We’re lucky in Columbia that on most any given Friday, there’s an art opening somewhere. This past Friday found me checking out the work of someone new (at least to me). I’d heard some buzz about this young artist, Lindsay Wiggins, but I hadn’t yet seen her work. To be honest, descriptions of its surrealist bent did not fill me with delight. That’s not to say I don’t like surrealist art. It’s just that there seems to be a lot of it these days, and, to me, it has to be truly spectacular to capture my interest. I need to recognize something compelling in it and feel a connection. Wiggins’ show at ART+Cayce Gallery at 1329 State Street in West Columbia did not disappoint. In fact, it quite surprised me; I found it both captivating and inspirational.

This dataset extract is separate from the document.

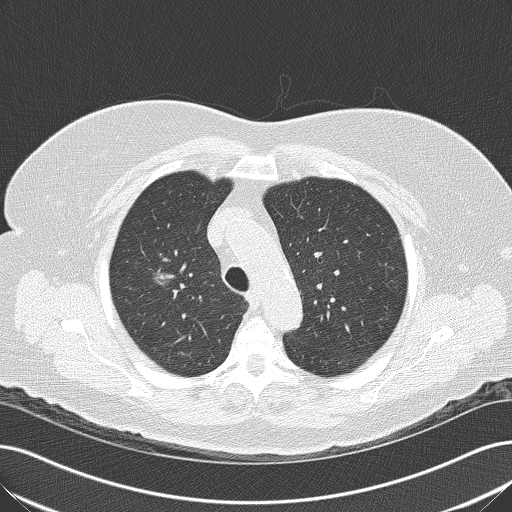
Axial slice from a low-dose chest CT screening exam. Baseline screening round. Lung window (W 1500 / L -600 HU). Lung (sharp) reconstruction kernel (B50f). Slice 137 of 167 in the series. 512 × 512 image matrix. Female, age 74 years at enrolment. Former smoker at enrolment.
Lesion marked by an expert reader, bounding box [x1, y1, x2, y2] px = [137, 253, 195, 315]. The screening reader recorded 2 non-calcified nodules or masses ≥4 mm on this exam; which of them this box marks is not recorded.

Titled “Dreams and Memories,” the show certainly evokes the subconscious sensibility of dreams. And while Wiggins’ rich color palate of reds, greens, and ochers leans to the darker side, her paintings have a vibrant, sometimes whimsical balance to them, particularly those in which she includes her adorable white pooch, Smooch. One of my favorites happens to be “Self Portrait with Smooch” (pictured), which immediately called to my mind Botticelli’s “Birth of Venus.” It’s hard to put my finger on exactly why, but the Botticelli aesthetic may come from the colors and details. The most dramatic element to me is the way Wiggins’ hair is lifted and carried by crows. The image was aptly chosen for the show’s promotional post card. Another painting I liked a great deal features Smooch with legs surreally elongated and bowed in the shape of a hot-air balloon floating across the blue canvas, with jellyfish floating alongside Smooch as if sentries.
Many of Wiggins’ paintings include animals, especially horses with bizarrely elongated legs that appear to bleed off the bottom edge of the canvas. These were my personal favorites, particularly “Passion,” “Circus I” and “Circus II.” I loved the strong vertical lines and the lilting geometry of the leggy animal paintings. Crows and birds of many varieties also populate a number of pieces, both subtly and otherwise.

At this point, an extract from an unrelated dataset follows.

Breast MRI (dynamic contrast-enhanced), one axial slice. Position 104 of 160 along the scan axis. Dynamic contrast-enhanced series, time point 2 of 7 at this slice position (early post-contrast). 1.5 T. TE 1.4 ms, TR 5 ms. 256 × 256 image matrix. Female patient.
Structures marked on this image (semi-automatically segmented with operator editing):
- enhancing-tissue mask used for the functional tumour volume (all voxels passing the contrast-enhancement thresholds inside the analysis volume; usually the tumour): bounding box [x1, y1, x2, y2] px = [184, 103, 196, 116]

Strolling around the gallery, I overheard several references to Salvador Dali, and I personally saw fine details in a couple of pieces that were reminiscent of Edvard Munch’s famous “Scream” (see detail, pictured).

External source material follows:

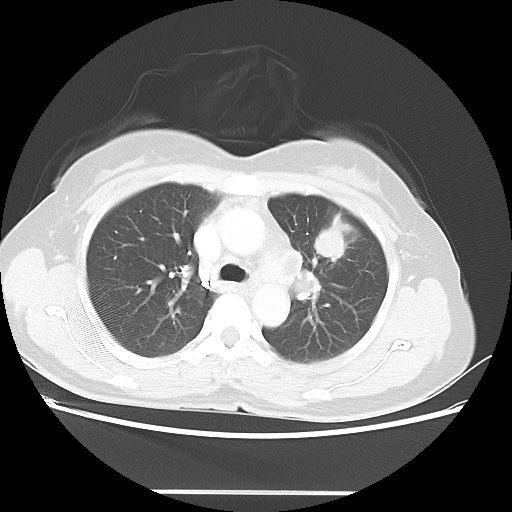
Chest CT, one axial slice. Slice 32 of 46 in the series (ordered by position). Lung window (W 1500 / L -600 HU). 512 × 512 image matrix, field of view 360 × 360 mm. Patient: female, 50 years. Case-level facts recorded for this patient, not image findings: clinical TNM (as recorded): T1c N1 M0; histopathological grade: G3.
Structures marked on this image (rectangle marked by the reading radiologist):
- lung tumour (recorded histology: adenocarcinoma): bounding box <310,211,350,264> (left, top, right, bottom; pixels)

The pieces in Wiggins’ show are priced to sell, but I give you fair warning. It’s not easy to select just one. And lots of them sold on Friday. Wiggins’ show at ART+Cayce runs through October 31. If you’re a collector, I’d get in early while this young woman’s paintings remain so affordable. I believe (and hope) we’ll be seeing a lot more of Lindsay Wiggins on the arts scene in the near future.